Exercise requirements:
Extract every line of the data that follows and reproduce each one verbatim, in its original order.

Provided material:

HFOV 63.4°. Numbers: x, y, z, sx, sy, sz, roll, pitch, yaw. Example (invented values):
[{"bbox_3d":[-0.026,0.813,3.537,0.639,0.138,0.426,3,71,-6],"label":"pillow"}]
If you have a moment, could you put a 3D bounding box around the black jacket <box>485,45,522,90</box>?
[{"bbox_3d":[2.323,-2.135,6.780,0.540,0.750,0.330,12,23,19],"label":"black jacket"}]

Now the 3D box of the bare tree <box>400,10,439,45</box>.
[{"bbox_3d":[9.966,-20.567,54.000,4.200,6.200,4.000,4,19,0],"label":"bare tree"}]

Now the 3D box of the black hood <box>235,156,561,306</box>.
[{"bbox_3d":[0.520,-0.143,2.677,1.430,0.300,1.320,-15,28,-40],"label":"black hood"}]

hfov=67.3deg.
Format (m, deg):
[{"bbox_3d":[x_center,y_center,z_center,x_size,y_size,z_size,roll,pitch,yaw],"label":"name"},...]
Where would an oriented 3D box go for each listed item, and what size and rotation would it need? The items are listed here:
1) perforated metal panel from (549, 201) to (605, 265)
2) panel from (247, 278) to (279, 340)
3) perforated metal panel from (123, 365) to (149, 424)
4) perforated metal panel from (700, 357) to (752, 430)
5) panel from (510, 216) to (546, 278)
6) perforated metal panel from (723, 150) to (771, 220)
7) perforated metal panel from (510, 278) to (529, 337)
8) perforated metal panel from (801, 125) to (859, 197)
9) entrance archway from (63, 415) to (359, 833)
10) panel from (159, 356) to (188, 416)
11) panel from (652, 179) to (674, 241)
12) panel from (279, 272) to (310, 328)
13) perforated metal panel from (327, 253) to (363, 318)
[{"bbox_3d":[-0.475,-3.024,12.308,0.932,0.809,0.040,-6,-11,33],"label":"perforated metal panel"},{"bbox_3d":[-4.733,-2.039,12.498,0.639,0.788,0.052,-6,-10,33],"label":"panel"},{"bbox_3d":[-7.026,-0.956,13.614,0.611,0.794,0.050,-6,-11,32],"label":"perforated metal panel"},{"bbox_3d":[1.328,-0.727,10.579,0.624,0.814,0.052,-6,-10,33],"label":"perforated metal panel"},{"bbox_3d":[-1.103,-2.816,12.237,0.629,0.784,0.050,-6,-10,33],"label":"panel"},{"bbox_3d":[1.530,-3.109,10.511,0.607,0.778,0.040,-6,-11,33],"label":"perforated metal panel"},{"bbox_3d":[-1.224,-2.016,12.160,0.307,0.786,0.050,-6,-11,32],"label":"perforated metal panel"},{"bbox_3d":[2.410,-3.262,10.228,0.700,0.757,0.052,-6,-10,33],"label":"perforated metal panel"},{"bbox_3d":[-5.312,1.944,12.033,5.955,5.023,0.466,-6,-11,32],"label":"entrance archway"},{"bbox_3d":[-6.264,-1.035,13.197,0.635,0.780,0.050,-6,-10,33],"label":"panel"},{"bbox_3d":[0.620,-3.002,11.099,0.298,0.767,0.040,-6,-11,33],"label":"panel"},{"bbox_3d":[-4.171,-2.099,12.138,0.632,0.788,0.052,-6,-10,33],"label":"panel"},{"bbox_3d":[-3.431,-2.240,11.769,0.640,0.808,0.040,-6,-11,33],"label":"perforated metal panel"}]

Result below:
HFOV 63.4°. Numbers: x, y, z, sx, sy, sz, roll, pitch, yaw. Example (invented values):
[{"bbox_3d":[-0.026,0.813,3.537,0.639,0.138,0.426,3,71,-6],"label":"pillow"}]
If you have a moment, could you put a 3D bounding box around the black jacket <box>485,45,522,90</box>?
[{"bbox_3d":[2.323,-2.135,6.780,0.540,0.750,0.330,12,23,19],"label":"black jacket"}]

Now the 3D box of the bare tree <box>400,10,439,45</box>.
[{"bbox_3d":[9.966,-20.567,54.000,4.200,6.200,4.000,4,19,0],"label":"bare tree"}]

Now the 3D box of the black hood <box>235,156,561,306</box>.
[{"bbox_3d":[0.520,-0.143,2.677,1.430,0.300,1.320,-15,28,-40],"label":"black hood"}]

hfov=67.3deg.
Format (m, deg):
[{"bbox_3d":[x_center,y_center,z_center,x_size,y_size,z_size,roll,pitch,yaw],"label":"name"},...]
Where would an oriented 3D box go for each listed item, and what size and rotation would it need? The items are listed here:
1) perforated metal panel from (549, 201) to (605, 265)
2) panel from (247, 278) to (279, 340)
3) perforated metal panel from (123, 365) to (149, 424)
4) perforated metal panel from (700, 357) to (752, 430)
5) panel from (510, 216) to (546, 278)
6) perforated metal panel from (723, 150) to (771, 220)
7) perforated metal panel from (510, 278) to (529, 337)
8) perforated metal panel from (801, 125) to (859, 197)
9) entrance archway from (63, 415) to (359, 833)
10) panel from (159, 356) to (188, 416)
11) panel from (652, 179) to (674, 241)
12) panel from (279, 272) to (310, 328)
13) perforated metal panel from (327, 253) to (363, 318)
[{"bbox_3d":[-0.475,-3.024,12.308,0.932,0.809,0.040,-6,-11,33],"label":"perforated metal panel"},{"bbox_3d":[-4.733,-2.039,12.498,0.639,0.788,0.052,-6,-10,33],"label":"panel"},{"bbox_3d":[-7.026,-0.956,13.614,0.611,0.794,0.050,-6,-11,32],"label":"perforated metal panel"},{"bbox_3d":[1.328,-0.727,10.579,0.624,0.814,0.052,-6,-10,33],"label":"perforated metal panel"},{"bbox_3d":[-1.103,-2.816,12.237,0.629,0.784,0.050,-6,-10,33],"label":"panel"},{"bbox_3d":[1.530,-3.109,10.511,0.607,0.778,0.040,-6,-11,33],"label":"perforated metal panel"},{"bbox_3d":[-1.224,-2.016,12.160,0.307,0.786,0.050,-6,-11,32],"label":"perforated metal panel"},{"bbox_3d":[2.410,-3.262,10.228,0.700,0.757,0.052,-6,-10,33],"label":"perforated metal panel"},{"bbox_3d":[-5.312,1.944,12.033,5.955,5.023,0.466,-6,-11,32],"label":"entrance archway"},{"bbox_3d":[-6.264,-1.035,13.197,0.635,0.780,0.050,-6,-10,33],"label":"panel"},{"bbox_3d":[0.620,-3.002,11.099,0.298,0.767,0.040,-6,-11,33],"label":"panel"},{"bbox_3d":[-4.171,-2.099,12.138,0.632,0.788,0.052,-6,-10,33],"label":"panel"},{"bbox_3d":[-3.431,-2.240,11.769,0.640,0.808,0.040,-6,-11,33],"label":"perforated metal panel"}]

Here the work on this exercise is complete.